18.10.2016 - Dopo 15 anni e 4 mesi, finalmente, si sta delineando il processo per il rogo che il 25 giugno 2001 distrusse la pineta di Lido Silvana.
«Il fuoco ebbe origine dai terreni di proprietà della società Il Barco». È quanto si legge nelle motivazioni della sentenza, depositate dopo 4 anni e 6 mesi dalla lettura del dispositivo, dalla corte d’appello di Potenza.
Il 24 aprile del 2012, in particolare, la corte d’appello di Potenza respinse
il ricorso di uno degli imputati e confermò la sentenza dell’8 aprile 2009 con la quale fu condannato a 1 anno e 6 mesi di reclusione (pena condonata per via dell’indulto e non menzione) Vincenzo
Polini (difeso dall’avvocato Eligio Curci), titolare della tenuta agricola della società Il Barco, ed assolti, invece, gli altri due imputati, entrambi assistiti dall’avvocato Egidio Albanese,
che rispondevano di incendio colposo: Vincenzo Petio, dirigente della Chemipul, società che gestiva i lavoratori socialmente utili, e Luigi Rana, capo operaio che era al lavoro in quella zona il
giorno dell’incendio.
La sentenza d’appello confermò la decisione del giudice monocratico del
Tribunale di Potenza (competente in quanto tra le parti lese figura un magistrato in servizio a Taranto all’epoca dei fatti) nella quale erano anche scagionati in primo grado anche i responsabili
civili: l’Amministrazione provinciale di Taranto (rappresentata in giudizio dall’avvocato Sergio Torsella) e la stessa società Chemipul.
Il giudice dispose il risarcimento dei danni nei confronti
delle parti civili e il pagamento di provvisionali di 40mila euro e 50mila euro per alcuni proprietari delle abitazioni danneggiate dall’incendio (costituitisi tramite l’avvocato Carlo Petrone) e
di 100.000 euro per i 175 condomini del villaggio «Fatamorgana» rappresentati in giudizio dall’avv. Fabio Alabrese.
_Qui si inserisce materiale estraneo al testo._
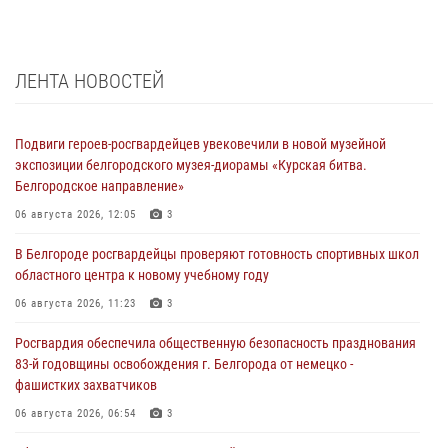
ЛЕНТА НОВОСТЕЙ
Подвиги героев‑росгвардейцев увековечили в новой музейной
экспозиции белгородского музея‑диорамы «Курская битва.
Белгородское направление»
06 августа 2026, 12:05
3
В Белгороде росгвардейцы проверяют готовность спортивных школ
областного центра к новому учебному году
06 августа 2026, 11:23
3
Росгвардия обеспечила общественную безопасность празднования
83-й годовщины освобождения г. Белгорода от немецко -
фашистких захватчиков
06 августа 2026, 06:54
3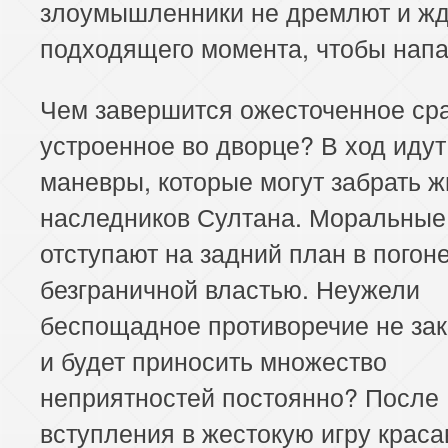
злоумышленники не дремлют и жд
подходящего момента, чтобы напа
Чем завершится ожесточенное ср
устроенное во дворце? В ход иду
маневры, которые могут забрать ж
наследников Султана. Моральные
отступают на задний план в погоне
безграничной властью. Неужели
беспощадное противоречие не зак
и будет приносить множество
неприятностей постоянно? После
вступления в жестокую игру крас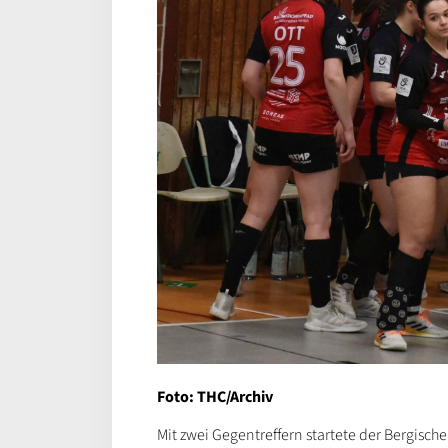
Foto: THC/Archiv
Mit zwei Gegentreffern startete der Bergische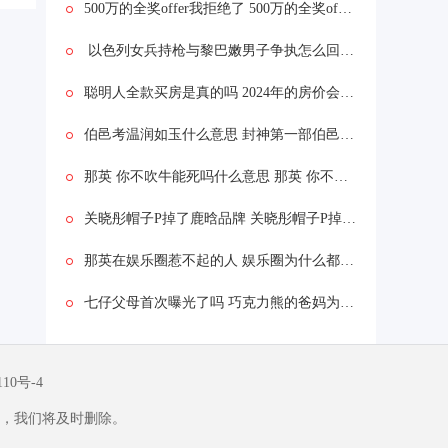
500万的全奖offer我拒绝了 500万的全奖offer我拒绝了为什么
以色列女兵持枪与黎巴嫩男子争执怎么回事 以色列女兵持枪与黎巴嫩男子争执什么情况
聪明人全款买房是真的吗 2024年的房价会怎么样
伯邑考温润如玉什么意思 封神第一部伯邑考被做成肉饼吗
那英 你不吹牛能死吗什么意思 那英 你不吹牛能死吗什么情况
关晓彤帽子P掉了鹿晗品牌 关晓彤帽子P掉了鹿晗品牌为什么
那英在娱乐圈惹不起的人 娱乐圈为什么都怕那英
七仔父母首次曝光了吗 巧克力熊的爸妈为啥是黑白的
110号-4
，我们将及时删除。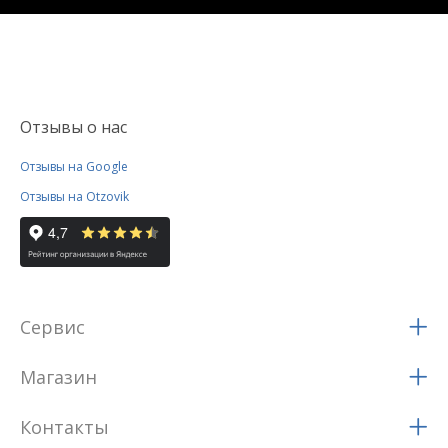
Отзывы о нас
Отзывы на Google
Отзывы на Otzovik
Сервис
Магазин
Контакты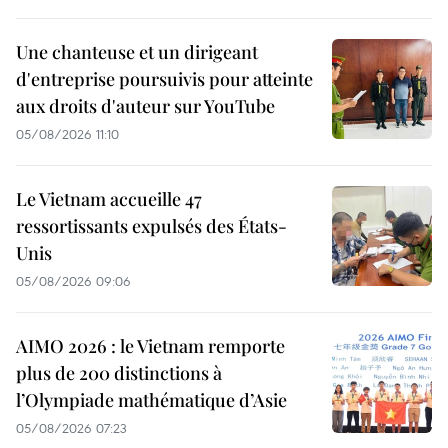
Une chanteuse et un dirigeant
d'entreprise poursuivis pour atteinte
aux droits d'auteur sur YouTube
05/08/2026 11:10
Le Vietnam accueille 47
ressortissants expulsés des États-
Unis
05/08/2026 09:06
AIMO 2026 : le Vietnam remporte
plus de 200 distinctions à
l’Olympiade mathématique d’Asie
05/08/2026 07:23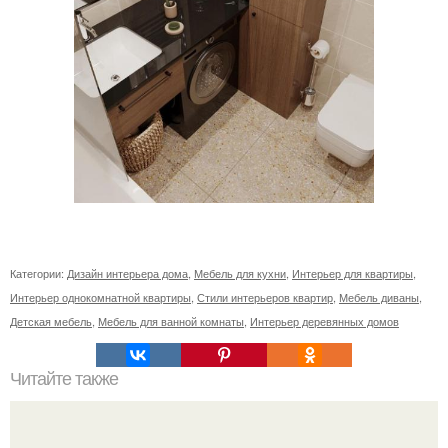
Категории:
Дизайн интерьера дома
,
Мебель для кухни
,
Интерьер для квартиры
,
Интерьер однокомнатной квартиры
,
Стили интерьеров квартир
,
Мебель диваны
,
Детская мебель
,
Мебель для ванной комнаты
,
Интерьер деревянных домов
Читайте также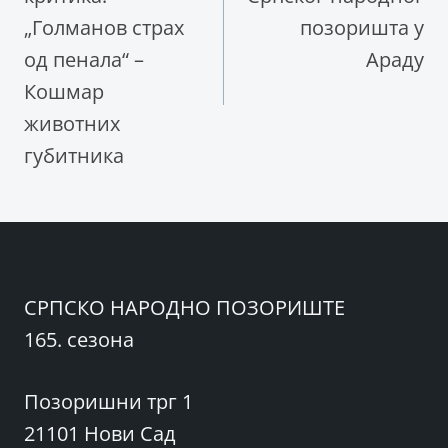
„Голманов страх
позоришта у
од пенала“ –
Араду
Кошмар
животних
губитника
СРПСКО НАРОДНО ПОЗОРИШТЕ
165. сезона
Позоришни трг 1
21101 Нови Сад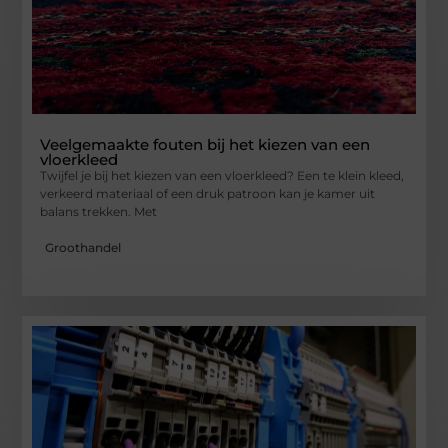
Veelgemaakte fouten bij het kiezen van een
vloerkleed
Twijfel je bij het kiezen van een vloerkleed? Een te klein kleed,
verkeerd materiaal of een druk patroon kan je kamer uit
balans trekken. Met
Groothandel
Secondo i giudici lucani è ampiamente provato che «il
fuoco ebbe origine proprio nei terreni di proprietà della società Il Barco, ove si stavano bruciando ristoppie, non solo in violazione di norme di elementare prudenza, atteso il forte vento da
nord-ovest, che avrebbe dovuto sconsigliare di effettuare simili operazioni, ma anche perché il terreno seminativo non era provvisto di precese e il bosco delle cannedde sempre di proprietà del
Barco, era privo anche di fasce taglia fuoco. Anche in questo caso - scrivono i giudici - sono state violate norme di elementare prudenza, atteso che, data la direzione del vento, la sua forza e
la presenza di quel canale naturale ubicato in una autentica depressione, pieno zeppo di vegetazione anche secca». Insomma, per la corte d’appello «una grave imprudenza e quindi una elevata colpa
generica, oltre che una specifica e plurima violazione di norme poste a salvaguardia dell’ambiente, della incolumità delle persone e dei beni pubblici e privati».
Il mancato deposito delle motivazioni aveva sinora
impedito all’avvocato Eligio Curci, difensore dell’imputato Polini, di ricorrere in Corte di Cassazione.